In a popular post on the AITA subreddit, a mom asked if she was wrong for reminding her son that the restaurant he picked for his birthday wasn't accessible. She wrote:

"AITA for reminding my son that the restaurant he picked out for his birthday celebration isn’t accessible to some family members?"

My son Matt is turning 9. We are planning a kid’s birthday party for him on the weekend and a dinner in the evening for family members. We let him pick the restaurant. He picked a Thai place we get takeout from. I love the food too, but the restaurant itself isn’t accessible. It’s in a basement with a very narrow staircase.
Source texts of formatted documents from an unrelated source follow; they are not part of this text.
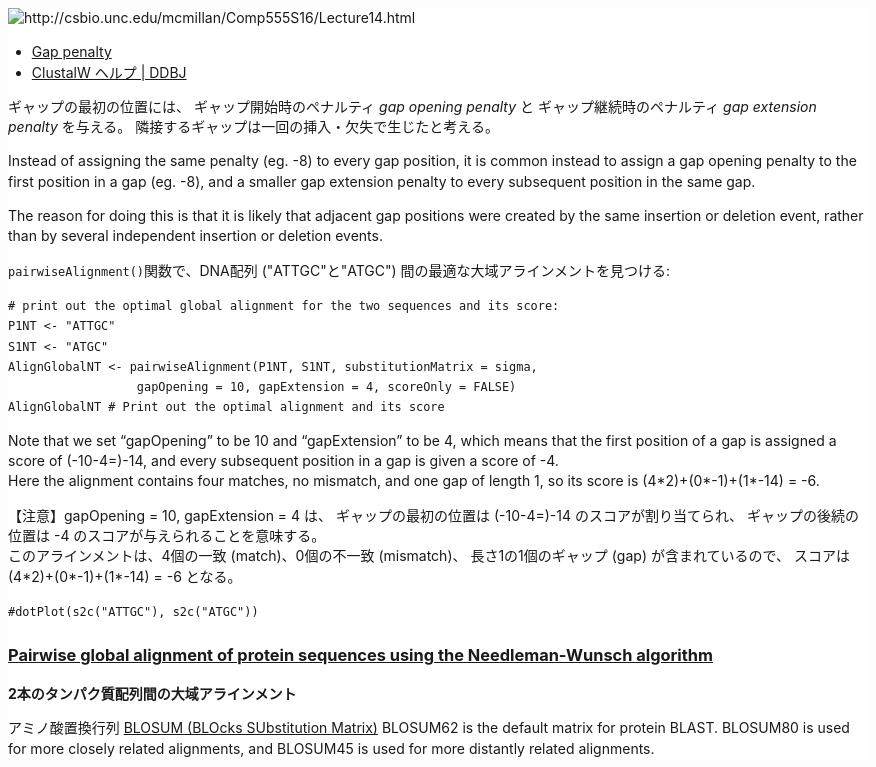 <img alt="http://csbio.unc.edu/mcmillan/Comp555S16/Lecture14.html" src="http://csbio.unc.edu/mcmillan/Comp555S16/Media/AffineGapPenalties.png" width=50%>

- [Gap penalty](https://en.wikipedia.org/wiki/Gap_penalty)
- [ClustalW ヘルプ | DDBJ](https://www.ddbj.nig.ac.jp/clustalw-help.html)

ギャップの最初の位置には、
ギャップ開始時のペナルティ *gap opening penalty* と
ギャップ継続時のペナルティ *gap extension penalty* を与える。
隣接するギャップは一回の挿入・欠失で生じたと考える。

Instead of assigning the same penalty (eg. -8) to every gap position, it is common instead to assign a gap opening penalty to the first position in a gap (eg. -8), and a smaller gap extension penalty to every subsequent position in the same gap.

The reason for doing this is that it is likely that adjacent gap positions were created by the same insertion or deletion event, rather than by several independent insertion or deletion events. 

`pairwiseAlignment()`関数で、DNA配列 ("ATTGC"と"ATGC") 間の最適な大域アラインメントを見つける:  
```
# print out the optimal global alignment for the two sequences and its score:
P1NT <- "ATTGC"
S1NT <- "ATGC"
AlignGlobalNT <- pairwiseAlignment(P1NT, S1NT, substitutionMatrix = sigma, 
                  gapOpening = 10, gapExtension = 4, scoreOnly = FALSE)
AlignGlobalNT # Print out the optimal alignment and its score
```

Note that we set “gapOpening” to be 10 and “gapExtension” to be 4, 
which means that the first position of a gap is assigned a score of (-10-4=)-14, 
and every subsequent position in a gap is given a score of -4.  
Here the alignment contains four matches, no mismatch, and one gap of length 1, 
so its score is (4\*2)+(0\*-1)+(1\*-14) = -6.

【注意】gapOpening = 10, gapExtension = 4 は、
ギャップの最初の位置は (-10-4=)-14 のスコアが割り当てられ、
ギャップの後続の位置は -4 のスコアが与えられることを意味する。  
このアラインメントは、4個の一致 (match)、0個の不一致 (mismatch)、
長さ1の1個のギャップ (gap) が含まれているので、
スコアは (4\*2)+(0\*-1)+(1\*-14) = -6 となる。

```
#dotPlot(s2c("ATTGC"), s2c("ATGC"))
```

### [Pairwise global alignment of protein sequences using the Needleman-Wunsch algorithm](http://a-little-book-of-r-for-bioinformatics.readthedocs.io/en/latest/src/chapter4.html#pairwise-global-alignment-of-protein-sequences-using-the-needleman-wunsch-algorithm)
**2本のタンパク質配列間の大域アラインメント**

アミノ酸置換行列 [BLOSUM (BLOcks SUbstitution Matrix)](https://en.wikipedia.org/wiki/BLOSUM)
BLOSUM62 is the default matrix for protein BLAST.
BLOSUM80 is used for more closely related alignments, and 
BLOSUM45 is used for more distantly related alignments.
I reminded Matt that his auntie, who is in a wheelchair, and his granny, who is over 70, would not be able to attend his dinner. He immediately changed his mind and picked an Italian restaurant that is accessible. My husband is annoyed at me. He thinks I pushed Matt to choose another restaurant because I’m afraid of my brother throwing a fit that his wife’s disability needs weren’t considered.

He thinks we should change our reservation back to the Thai restaurant. I told him that Matt was young and didn’t realize that the restaurant would be inaccessible to people. He still thinks I’m in the wrong for pointing it out. AITA?

The internet shared all of their thoughts in the comment section.

Heloise_Morris wrote:

NTA. You can always order Thai food as a special treat for your son. All you did was let your son know some people would not be able to attend his birthday dinner because it wasn't accessible for people with disabilities. Your son made the decision to change the restaurant.

"I reminded Matt that his auntie, who is in a wheelchair, and his granny, who is over 70, would not be able to attend his dinner. He immediately changed his mind and picked an Italian restaurant that is accessible."

You let your son make the decision.

And OP responded:

That’s a great idea. I can order Thai for lunch instead so he doesn’t miss out on his favorite dish.

Albertthe1st wrote:

NTA. You are teaching your son to have empathy and consideration. You get today’s gold star. Bless you, we need more kindness and thoughtfulness in the world. I don’t say this because I’m in a wheelchair but because of what a positive impact even a young child’s actions can make. Thank you and your son.

Equilibriyum wrote:

NTA. It's his birthday and he has every right to accommodate his preferred guests. Why your husband thinks you're an AH on this is illogical and irrational. Sounds like he himself has a personal resentment with your disabled family members. Hard NTA.

And OP responded:

My husband is very protective over our kids’ birthdays.

He definitely doesn’t resent Matt’s aunt (she’s married to my brother so I don’t know how they’re related) or my mom. He is not a fan of my brother.

hotmessmomof1 wrote:

NTA and your son will grow to be a kinder and more considerate kid. My daughter just turned 11 and she asked the parents of her best friends about the 2 places she wanted to have her party at.

One was one of those jump places and one of her bff’s has had back surgery, she was born with spine issues, her mom told us it could work but she would have to be very careful her other friend is autistic and she didn’t want him to feel overwhelmed so she changed it to our local skating rink.

Honestly, she didn’t care so much what place we went just that her friends enjoyed themselves also. Your son is showing the same consideration.

bamf1701 wrote:

NTA. You are doing what a parent is supposed to do - teaching your child. In this case, to think about the potential ramifications of a choice he is making. You didn't tell your son that he couldn't make this choice.

You simply pointed out that his aunt and grandmother would not be able to attend if he chose that restaurant and let him make up his mind with that new information. This is good parenting, and your husband shouldn't belittle you for it.

OP is NTA at all, she's a good mom and her husband is acting immaturely.